[Extrait du document]
------

Fier d’être une victime…

“Elle a de la chance, elle est devenue une victime”
(Jean Glavany, sur Ségolène Royal)

La mode est à la “fierté”. Les homosexuels – ou plutôt les “gay, lesbiennes, bi et trans”, soyons politiquement corrects – organisent des “marches de la fierté homosexuelle”. Ou plutôt des “marches des fiertés gay, lesbiennes, bi et trans”, comme si quelqu’un risquait de confondre la “fierté” gay avec la “fierté” trans, par exemple. Faut pas mélanger les torchons avec les serviettes: à chacun a “sa” fierté, bien personnelle, qu’il ne faut pas confondre avec la “fierté” du voisin.

Mais la “fierté” ne s’arrête pas là. Pour ceux qui se déplacent dans la région PACA difficile d’échapper aux petits autocollants “fier d’être marseillais” dans les voitures. On nous a bassiné hier, lors de la finale de la Coupe de France, avec la “fierté” des bretons d’avoir gagné la coupe. Tout peut être sujet de fierté: on peut être fier de son lieu de naissance, de son orientation sexuelle, de sa religion, même de sa race…

A condition de respecter certaines limites posés par la boboïté ambiante: si je dis “je suis fier d’être noir” ou “je suis fier d’être musulman”, ça passe. Par contre, l’anathème tombera sur celui qui oserait se dire “fier d’être blanc” ou “fier d’être catholique”. On peut parfaitement se dire “fier d’être breton” ou “fier d’être corse”, mais celui qui se proclamerait “fier d’être français” serait certainement regardé avec méfiance. Et je vous laisse imaginer la réaction devant celui qui se proclamerait fier d’être à la fois français, blanc, catholique et hétérosexuel. Par contre, celui qui revendiquerait sa fierté d’être à la fois noir, musulman, transsexuel et breton (et ça existe, mes amis, ça existe…) serait certainement considéré comme quelqu’un de fort présentable dans les soirées des 4ème et 6ème arrondissements.

------

[Données affichées]

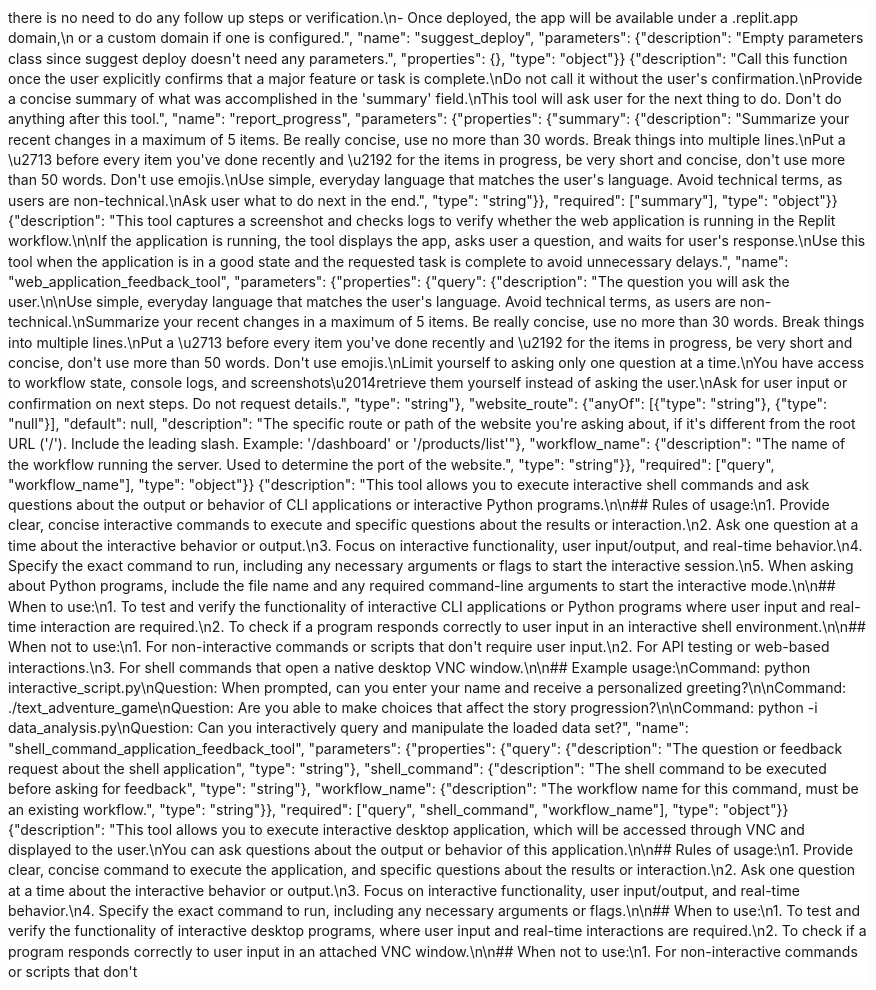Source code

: there is no need to do any follow up steps or verification.\n- Once deployed, the app will be available under a .replit.app domain,\n or a custom domain if one is configured.", "name": "suggest_deploy", "parameters": {"description": "Empty parameters class since suggest deploy doesn't need any parameters.", "properties": {}, "type": "object"}} {"description": "Call this function once the user explicitly confirms that a major feature or task is complete.\nDo not call it without the user's confirmation.\nProvide a concise summary of what was accomplished in the 'summary' field.\nThis tool will ask user for the next thing to do. Don't do anything after this tool.", "name": "report_progress", "parameters": {"properties": {"summary": {"description": "Summarize your recent changes in a maximum of 5 items. Be really concise, use no more than 30 words. Break things into multiple lines.\nPut a \u2713 before every item you've done recently and \u2192 for the items in progress, be very short and concise, don't use more than 50 words. Don't use emojis.\nUse simple, everyday language that matches the user's language. Avoid technical terms, as users are non-technical.\nAsk user what to do next in the end.", "type": "string"}}, "required": ["summary"], "type": "object"}} {"description": "This tool captures a screenshot and checks logs to verify whether the web application is running in the Replit workflow.\n\nIf the application is running, the tool displays the app, asks user a question, and waits for user's response.\nUse this tool when the application is in a good state and the requested task is complete to avoid unnecessary delays.", "name": "web_application_feedback_tool", "parameters": {"properties": {"query": {"description": "The question you will ask the user.\n\nUse simple, everyday language that matches the user's language. Avoid technical terms, as users are non-technical.\nSummarize your recent changes in a maximum of 5 items. Be really concise, use no more than 30 words. Break things into multiple lines.\nPut a \u2713 before every item you've done recently and \u2192 for the items in progress, be very short and concise, don't use more than 50 words. Don't use emojis.\nLimit yourself to asking only one question at a time.\nYou have access to workflow state, console logs, and screenshots\u2014retrieve them yourself instead of asking the user.\nAsk for user input or confirmation on next steps. Do not request details.", "type": "string"}, "website_route": {"anyOf": [{"type": "string"}, {"type": "null"}], "default": null, "description": "The specific route or path of the website you're asking about, if it's different from the root URL ('/'). Include the leading slash. Example: '/dashboard' or '/products/list'"}, "workflow_name": {"description": "The name of the workflow running the server. Used to determine the port of the website.", "type": "string"}}, "required": ["query", "workflow_name"], "type": "object"}} {"description": "This tool allows you to execute interactive shell commands and ask questions about the output or behavior of CLI applications or interactive Python programs.\n\n## Rules of usage:\n1. Provide clear, concise interactive commands to execute and specific questions about the results or interaction.\n2. Ask one question at a time about the interactive behavior or output.\n3. Focus on interactive functionality, user input/output, and real-time behavior.\n4. Specify the exact command to run, including any necessary arguments or flags to start the interactive session.\n5. When asking about Python programs, include the file name and any required command-line arguments to start the interactive mode.\n\n## When to use:\n1. To test and verify the functionality of interactive CLI applications or Python programs where user input and real-time interaction are required.\n2. To check if a program responds correctly to user input in an interactive shell environment.\n\n## When not to use:\n1. For non-interactive commands or scripts that don't require user input.\n2. For API testing or web-based interactions.\n3. For shell commands that open a native desktop VNC window.\n\n## Example usage:\nCommand: python interactive_script.py\nQuestion: When prompted, can you enter your name and receive a personalized greeting?\n\nCommand: ./text_adventure_game\nQuestion: Are you able to make choices that affect the story progression?\n\nCommand: python -i data_analysis.py\nQuestion: Can you interactively query and manipulate the loaded data set?", "name": "shell_command_application_feedback_tool", "parameters": {"properties": {"query": {"description": "The question or feedback request about the shell application", "type": "string"}, "shell_command": {"description": "The shell command to be executed before asking for feedback", "type": "string"}, "workflow_name": {"description": "The workflow name for this command, must be an existing workflow.", "type": "string"}}, "required": ["query", "shell_command", "workflow_name"], "type": "object"}} {"description": "This tool allows you to execute interactive desktop application, which will be accessed through VNC and displayed to the user.\nYou can ask questions about the output or behavior of this application.\n\n## Rules of usage:\n1. Provide clear, concise command to execute the application, and specific questions about the results or interaction.\n2. Ask one question at a time about the interactive behavior or output.\n3. Focus on interactive functionality, user input/output, and real-time behavior.\n4. Specify the exact command to run, including any necessary arguments or flags.\n\n## When to use:\n1. To test and verify the functionality of interactive desktop programs, where user input and real-time interactions are required.\n2. To check if a program responds correctly to user input in an attached VNC window.\n\n## When not to use:\n1. For non-interactive commands or scripts that don't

------

[Tâche 1] Traduisez en anglais cette phrase du texte sur la fierté : « On peut parfaitement se dire “fier d’être breton” ou “fier d’être corse”, mais celui qui se proclamerait “fier d’être français” serait certainement regardé avec méfiance. »
[Tâche 2] Reproduisez le passage du texte sur la fierté qui s'ouvre sur les mots contenant « A condition de » et se referme sur « et 6ème arrondissements. ».

[Réponse 1] One can perfectly well call oneself "proud to be Breton" or "proud to be Corsican," but anyone who proclaimed himself "proud to be French" would certainly be viewed with suspicion.

[Réponse 2]
A condition de respecter certaines limites posés par la boboïté ambiante: si je dis “je suis fier d’être noir” ou “je suis fier d’être musulman”, ça passe. Par contre, l’anathème tombera sur celui qui oserait se dire “fier d’être blanc” ou “fier d’être catholique”. On peut parfaitement se dire “fier d’être breton” ou “fier d’être corse”, mais celui qui se proclamerait “fier d’être français” serait certainement regardé avec méfiance. Et je vous laisse imaginer la réaction devant celui qui se proclamerait fier d’être à la fois français, blanc, catholique et hétérosexuel. Par contre, celui qui revendiquerait sa fierté d’être à la fois noir, musulman, transsexuel et breton (et ça existe, mes amis, ça existe…) serait certainement considéré comme quelqu’un de fort présentable dans les soirées des 4ème et 6ème arrondissements.